Pour ce qui est des éléments symboliques, nous précisons que le règne de la « femme astrale » commençant dans Muladhara, au moindre échauffement de sa part, une lumière rouge est propagée à partir de son corps (Muladhara correspond avec la couleur rouge).
Par ailleurs, en référence au tableau des correspondances entre les différents corps de l’homme et les signes du zodiaque, nous relevons que le corps astral est en rapport avec le Capricorne, soit aussi le Makara. Ce qui nous fait déduire, naturellement, qu’il existe des caractéristiques parallèles entre la « femme astrale » et le bouc ou le serpent, considérés tous deux dans leur sens symbolique.
A savoir que le bouc est l’emblème du pouvoir tutélaire et du pouvoir génésique ; que le serpent est le symbole du pouvoir érotique. Nous savons même que c’est bien plus que cela : le serpent est l’icône du Fluide Magnétique, donc il figure la « femme astrale », ou au moins, il symbolise l’action influente de son rayonnement magnétique.
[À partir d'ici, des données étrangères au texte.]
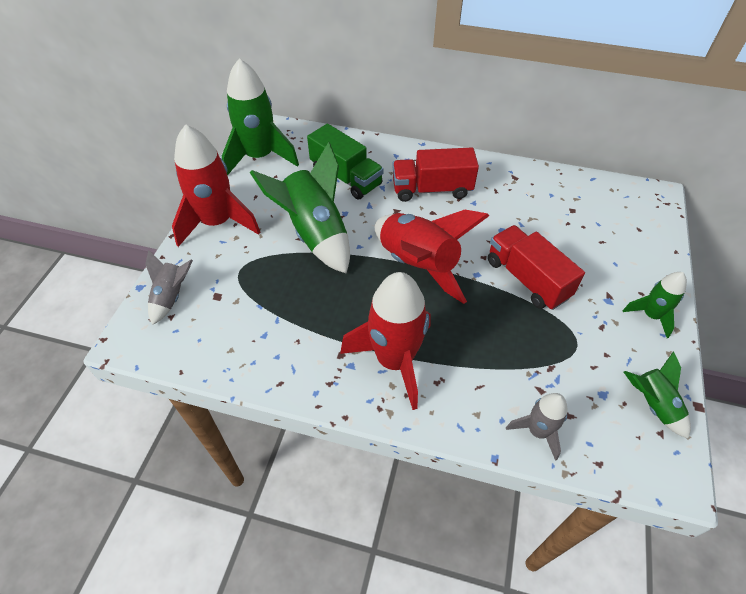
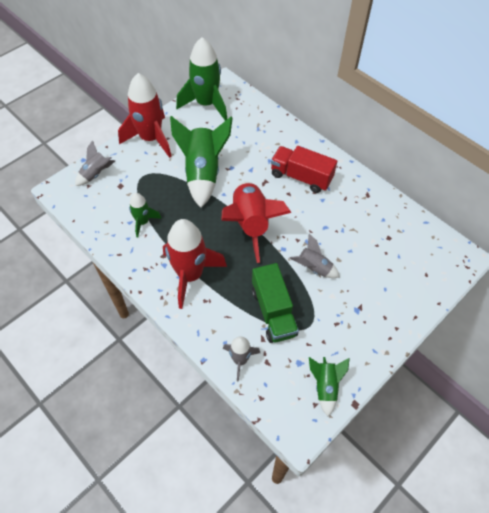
camera: 30 degrees right, 5 degrees up
(346, 177) = (250, 143): green truck -> green truck (273, 312)
(527, 279) = (314, 268): red truck -> grey rocket
(650, 315) = (377, 334): green rocket -> green rocket (143, 222)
D’une description pareille, certains peuvent croire que la « femme astrale » est vulgaire, dangereuse, licencieuse et douée de malfaisante, qu’elle n’est rien de plus qu’une vulgaire créature du Diable, démoniaque de surcroît et vouée à la perte de l’homme. Il faut savoir que ces allégations portées à son encontre ne la touchent pas « le moins du monde » et qu’elles ont souvent fait plus de mal à leurs auteurs qu’à elle même. Sa puissance est redoutable quand elle se déchaîne, c’est encore un trait descriptif de son allure si elle avait une forme visible dans le plan physique.
Toute femme physique a un visage et un seul. Une Entité du Désir, si elle prenait une forme visible dans le plan physique, nous ferait découvrir qu’elle peut prendre différents visages ; et même différents types de faces lui permettant ainsi d’influer de quelque manière qu’elle le souhaite. Elle peut ainsi porter plusieurs visages distincts pour mener à bien une même action. C’est possible puisque ces visages sont des images et non pas des réalités physiques.
Dans le cas de la « femme astrale », elle épouse le visage de la femme physique en qui elle demeure, pour un temps, puisqu’elle est immortelle. Ce visage, hérité par le principe de la génération, correspond à des types morphologiques très précis inspirés par les différentes Sphères d’Influence. Donc, la « femme astrale », dans sa « structure externe » ne dispose que d’un visage, celui de la femme physique en qui elle habite. Dans sa « structure interne », elle n’a pas de visage du tout, afin d’être libre. Ainsi peut-elle prendre tous les visages possibles. Il suffit qu’une Entité puissante du Désir pense pour elle un visage qu’elle le porte instantanément.
Ayant une « structure externe » et une « structure interne » au sujet de son visage, la « femme astrale » démontre ainsi sa nature « d’agent unique ». D’abord, elle assume sa propre polarité, donc sa propre activité sexuelle (une activité qui porte sûrement un autre nom dans le domaine astral puisqu’elle n’est ni séparée, ni répartie) ; ensuite, elle peut assumer la diversité tandis qu’elle règne dans le plan physique mais sa nature véritable est unique. Elle peut s’exprimer et séduire à travers les innombrables morphologies différentes ; sa réalité lumineuse et magnétique est une.
La « femme astrale » étant une projection visible dans le plan physique du Fluide Magnétique du corps astral inférieur, naturellement, elle est unique, comme par ailleurs le Grand Agent Magique. Et c’est une vertu supplémentaire : la « femme astrale » est magique.